Until recently in the United States, a great variety of patients, including some who would now be classified as BPD, were diagnosed as schizophrenic or "borderline" schizophrenic. This is understandable because many patients have difficult psychological problems, often requiring aggressive inpatient intervention. In addition, proper diagnosis and optimal psychopharmacotherapy of all personality disorders is hampered due to the lack of a clear separation of comorbid conditions. Thus, when a patient has two disorders (e.g., schizophrenia or depression plus borderline personality disorder), treatment becomes more complicated, and simply managing the Axis I condition should not necessarily be construed as adequate treatment of the comorbid personality disorder. Because there is evidence that SSRIs have a specific effect on obsessive-compulsive symptoms not mediated by their antidepressant effect, and these agents, as well as MAOIs, benefit social phobia not associated with comorbid depression, it may be possible to develop similar drug strategies to disentangle other personality disorders from Axis I comorbid conditions.

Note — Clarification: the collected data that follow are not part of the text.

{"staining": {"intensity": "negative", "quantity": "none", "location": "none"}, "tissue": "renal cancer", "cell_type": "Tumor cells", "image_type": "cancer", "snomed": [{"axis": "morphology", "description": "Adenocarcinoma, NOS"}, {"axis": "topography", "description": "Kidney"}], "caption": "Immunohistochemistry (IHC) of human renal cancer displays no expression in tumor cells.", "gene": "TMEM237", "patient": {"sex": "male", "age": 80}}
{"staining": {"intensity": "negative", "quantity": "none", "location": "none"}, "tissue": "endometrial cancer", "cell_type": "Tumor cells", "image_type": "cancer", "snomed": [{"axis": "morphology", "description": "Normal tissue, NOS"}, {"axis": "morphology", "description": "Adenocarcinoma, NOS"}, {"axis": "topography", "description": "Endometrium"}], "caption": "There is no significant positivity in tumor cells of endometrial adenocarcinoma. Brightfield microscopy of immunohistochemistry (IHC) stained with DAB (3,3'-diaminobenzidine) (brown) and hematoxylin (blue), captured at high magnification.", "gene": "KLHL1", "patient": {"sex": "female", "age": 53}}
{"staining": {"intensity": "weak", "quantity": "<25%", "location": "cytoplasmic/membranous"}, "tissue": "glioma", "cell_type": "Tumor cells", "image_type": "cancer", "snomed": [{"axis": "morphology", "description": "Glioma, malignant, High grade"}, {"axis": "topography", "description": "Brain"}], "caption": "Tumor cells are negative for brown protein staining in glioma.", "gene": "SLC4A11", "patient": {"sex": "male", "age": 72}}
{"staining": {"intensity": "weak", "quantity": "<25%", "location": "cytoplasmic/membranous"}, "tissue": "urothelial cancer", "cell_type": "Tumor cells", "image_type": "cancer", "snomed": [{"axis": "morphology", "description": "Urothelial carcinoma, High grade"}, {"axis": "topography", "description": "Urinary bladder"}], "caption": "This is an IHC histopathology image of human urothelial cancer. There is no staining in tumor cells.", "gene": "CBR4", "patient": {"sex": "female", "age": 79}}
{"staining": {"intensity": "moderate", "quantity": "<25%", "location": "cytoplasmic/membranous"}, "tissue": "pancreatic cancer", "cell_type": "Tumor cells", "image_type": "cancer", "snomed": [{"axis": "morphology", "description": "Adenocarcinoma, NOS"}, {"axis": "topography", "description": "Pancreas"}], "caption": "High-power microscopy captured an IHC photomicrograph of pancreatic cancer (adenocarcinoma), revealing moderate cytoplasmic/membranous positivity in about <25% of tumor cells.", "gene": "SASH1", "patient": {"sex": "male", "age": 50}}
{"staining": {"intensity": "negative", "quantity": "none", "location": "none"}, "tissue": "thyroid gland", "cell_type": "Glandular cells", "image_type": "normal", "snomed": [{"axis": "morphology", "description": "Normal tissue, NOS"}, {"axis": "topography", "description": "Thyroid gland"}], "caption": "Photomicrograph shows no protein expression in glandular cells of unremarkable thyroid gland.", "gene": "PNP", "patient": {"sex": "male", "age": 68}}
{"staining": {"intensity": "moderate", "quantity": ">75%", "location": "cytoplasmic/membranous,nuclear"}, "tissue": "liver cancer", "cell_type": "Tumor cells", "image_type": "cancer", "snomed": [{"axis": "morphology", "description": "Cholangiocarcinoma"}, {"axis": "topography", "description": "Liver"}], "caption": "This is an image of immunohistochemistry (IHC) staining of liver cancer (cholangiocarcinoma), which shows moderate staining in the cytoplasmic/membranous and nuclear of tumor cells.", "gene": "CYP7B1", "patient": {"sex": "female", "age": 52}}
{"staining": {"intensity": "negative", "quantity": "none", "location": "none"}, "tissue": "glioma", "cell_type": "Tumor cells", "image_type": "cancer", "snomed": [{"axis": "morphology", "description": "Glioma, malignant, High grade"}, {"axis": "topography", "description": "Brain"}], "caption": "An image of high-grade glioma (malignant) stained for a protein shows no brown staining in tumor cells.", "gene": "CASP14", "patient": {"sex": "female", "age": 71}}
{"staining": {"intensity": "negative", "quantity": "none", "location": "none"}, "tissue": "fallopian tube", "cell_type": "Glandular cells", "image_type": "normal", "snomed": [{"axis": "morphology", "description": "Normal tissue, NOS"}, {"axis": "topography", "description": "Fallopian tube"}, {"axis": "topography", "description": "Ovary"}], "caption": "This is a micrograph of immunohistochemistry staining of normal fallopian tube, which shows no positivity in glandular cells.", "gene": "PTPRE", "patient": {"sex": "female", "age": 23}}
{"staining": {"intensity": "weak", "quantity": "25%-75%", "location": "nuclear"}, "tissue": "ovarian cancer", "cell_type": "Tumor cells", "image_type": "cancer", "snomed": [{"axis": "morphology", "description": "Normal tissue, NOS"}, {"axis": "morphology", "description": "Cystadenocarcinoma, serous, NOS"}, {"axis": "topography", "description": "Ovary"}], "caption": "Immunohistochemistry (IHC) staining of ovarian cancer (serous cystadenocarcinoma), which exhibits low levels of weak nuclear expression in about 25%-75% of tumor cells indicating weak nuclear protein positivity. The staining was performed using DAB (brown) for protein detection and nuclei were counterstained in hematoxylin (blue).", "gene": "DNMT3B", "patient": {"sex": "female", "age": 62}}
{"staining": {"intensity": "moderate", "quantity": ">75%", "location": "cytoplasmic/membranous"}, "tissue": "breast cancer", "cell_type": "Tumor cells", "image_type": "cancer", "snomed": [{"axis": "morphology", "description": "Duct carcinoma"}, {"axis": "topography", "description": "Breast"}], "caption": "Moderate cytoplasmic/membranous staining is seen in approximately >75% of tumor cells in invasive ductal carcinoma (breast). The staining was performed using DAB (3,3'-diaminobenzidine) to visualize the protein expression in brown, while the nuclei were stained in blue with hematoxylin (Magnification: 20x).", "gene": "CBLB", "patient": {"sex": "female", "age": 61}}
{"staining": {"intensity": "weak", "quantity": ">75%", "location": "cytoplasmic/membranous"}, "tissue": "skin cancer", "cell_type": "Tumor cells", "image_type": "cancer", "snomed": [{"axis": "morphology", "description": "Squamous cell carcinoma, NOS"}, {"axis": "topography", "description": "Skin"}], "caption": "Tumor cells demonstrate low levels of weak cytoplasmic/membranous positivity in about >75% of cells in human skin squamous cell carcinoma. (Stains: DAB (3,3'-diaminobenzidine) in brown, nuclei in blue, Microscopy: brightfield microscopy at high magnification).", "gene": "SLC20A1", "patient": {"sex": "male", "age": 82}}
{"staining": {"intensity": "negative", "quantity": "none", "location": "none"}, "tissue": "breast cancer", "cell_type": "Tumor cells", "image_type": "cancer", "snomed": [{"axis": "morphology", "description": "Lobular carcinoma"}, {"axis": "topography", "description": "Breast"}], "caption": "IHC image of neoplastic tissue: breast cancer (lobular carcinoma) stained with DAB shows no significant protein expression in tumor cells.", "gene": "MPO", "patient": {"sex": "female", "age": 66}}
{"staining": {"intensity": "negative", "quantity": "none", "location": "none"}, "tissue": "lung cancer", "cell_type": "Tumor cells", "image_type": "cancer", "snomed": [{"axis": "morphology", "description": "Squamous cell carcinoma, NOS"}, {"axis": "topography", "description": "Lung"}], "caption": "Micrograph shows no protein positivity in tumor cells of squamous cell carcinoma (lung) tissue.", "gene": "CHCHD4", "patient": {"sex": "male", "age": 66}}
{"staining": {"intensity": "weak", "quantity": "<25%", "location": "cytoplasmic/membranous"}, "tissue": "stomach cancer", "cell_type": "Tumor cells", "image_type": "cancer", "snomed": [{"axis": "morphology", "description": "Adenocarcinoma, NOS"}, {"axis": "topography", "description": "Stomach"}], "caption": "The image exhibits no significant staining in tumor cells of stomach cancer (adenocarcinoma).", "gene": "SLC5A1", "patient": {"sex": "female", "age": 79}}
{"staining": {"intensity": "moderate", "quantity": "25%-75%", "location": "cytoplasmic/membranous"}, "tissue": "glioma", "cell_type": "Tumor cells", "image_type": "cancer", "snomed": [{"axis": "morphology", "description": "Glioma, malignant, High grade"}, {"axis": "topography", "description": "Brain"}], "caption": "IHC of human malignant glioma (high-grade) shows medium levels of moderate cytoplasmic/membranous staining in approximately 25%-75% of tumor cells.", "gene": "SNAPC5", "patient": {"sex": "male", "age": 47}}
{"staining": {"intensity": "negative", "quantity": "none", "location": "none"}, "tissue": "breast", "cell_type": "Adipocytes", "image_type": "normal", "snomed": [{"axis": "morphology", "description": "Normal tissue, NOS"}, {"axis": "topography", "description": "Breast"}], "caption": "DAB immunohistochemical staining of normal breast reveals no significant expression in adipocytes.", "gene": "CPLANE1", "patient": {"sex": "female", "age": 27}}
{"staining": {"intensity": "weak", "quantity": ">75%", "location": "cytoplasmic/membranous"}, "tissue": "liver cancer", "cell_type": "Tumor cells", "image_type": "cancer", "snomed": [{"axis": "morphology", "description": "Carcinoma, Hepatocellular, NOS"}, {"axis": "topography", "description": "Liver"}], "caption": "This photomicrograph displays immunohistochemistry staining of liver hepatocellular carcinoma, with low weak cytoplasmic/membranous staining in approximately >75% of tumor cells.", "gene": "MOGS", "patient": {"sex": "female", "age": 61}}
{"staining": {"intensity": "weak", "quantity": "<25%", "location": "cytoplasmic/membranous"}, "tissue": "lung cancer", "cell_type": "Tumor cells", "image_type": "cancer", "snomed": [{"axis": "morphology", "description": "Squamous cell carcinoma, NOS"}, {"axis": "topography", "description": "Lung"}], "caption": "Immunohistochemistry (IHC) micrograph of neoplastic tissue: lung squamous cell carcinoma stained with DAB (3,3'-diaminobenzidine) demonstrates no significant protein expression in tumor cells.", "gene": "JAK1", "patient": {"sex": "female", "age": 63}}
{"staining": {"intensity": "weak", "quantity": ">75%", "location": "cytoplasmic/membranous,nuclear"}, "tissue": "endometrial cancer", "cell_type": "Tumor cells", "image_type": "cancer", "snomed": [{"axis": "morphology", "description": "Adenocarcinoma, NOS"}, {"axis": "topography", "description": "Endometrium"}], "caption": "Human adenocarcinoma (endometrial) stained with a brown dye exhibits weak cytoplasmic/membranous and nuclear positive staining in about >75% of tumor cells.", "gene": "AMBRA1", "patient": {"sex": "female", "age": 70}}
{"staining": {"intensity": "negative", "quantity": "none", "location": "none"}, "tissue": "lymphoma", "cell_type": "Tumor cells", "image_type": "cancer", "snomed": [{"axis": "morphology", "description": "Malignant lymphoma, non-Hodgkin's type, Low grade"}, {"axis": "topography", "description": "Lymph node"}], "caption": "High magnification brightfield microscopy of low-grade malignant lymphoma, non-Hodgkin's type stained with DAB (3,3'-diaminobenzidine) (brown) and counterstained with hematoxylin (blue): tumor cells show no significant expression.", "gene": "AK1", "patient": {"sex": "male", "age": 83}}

It is also possible that there may not be a strict isomorphism between personality disorders and other diagnostic entities. Thus, a "personality disorder" may be a psychological condition that only exists in patients who have a major psychiatric disorder, such as schizophrenia, atypical depression, or social phobia. One example is mania, which can present with interpersonal behaviors such as attacking people's weaknesses, sensitivity to division, and manipulative behavior with staff. This syndrome disappears completely, however, when the patient is treated with a mood stabilizer.

In summary, major psychiatric disorders comorbid with various personality disorders should be recognized and properly treated. While this approach will not alter an underlying and separate personality disorder, it often brings about significant symptomatic improvement. Implicit in this approach is a drug treatment strategy that targets symptom patterns and not specific personality disorders.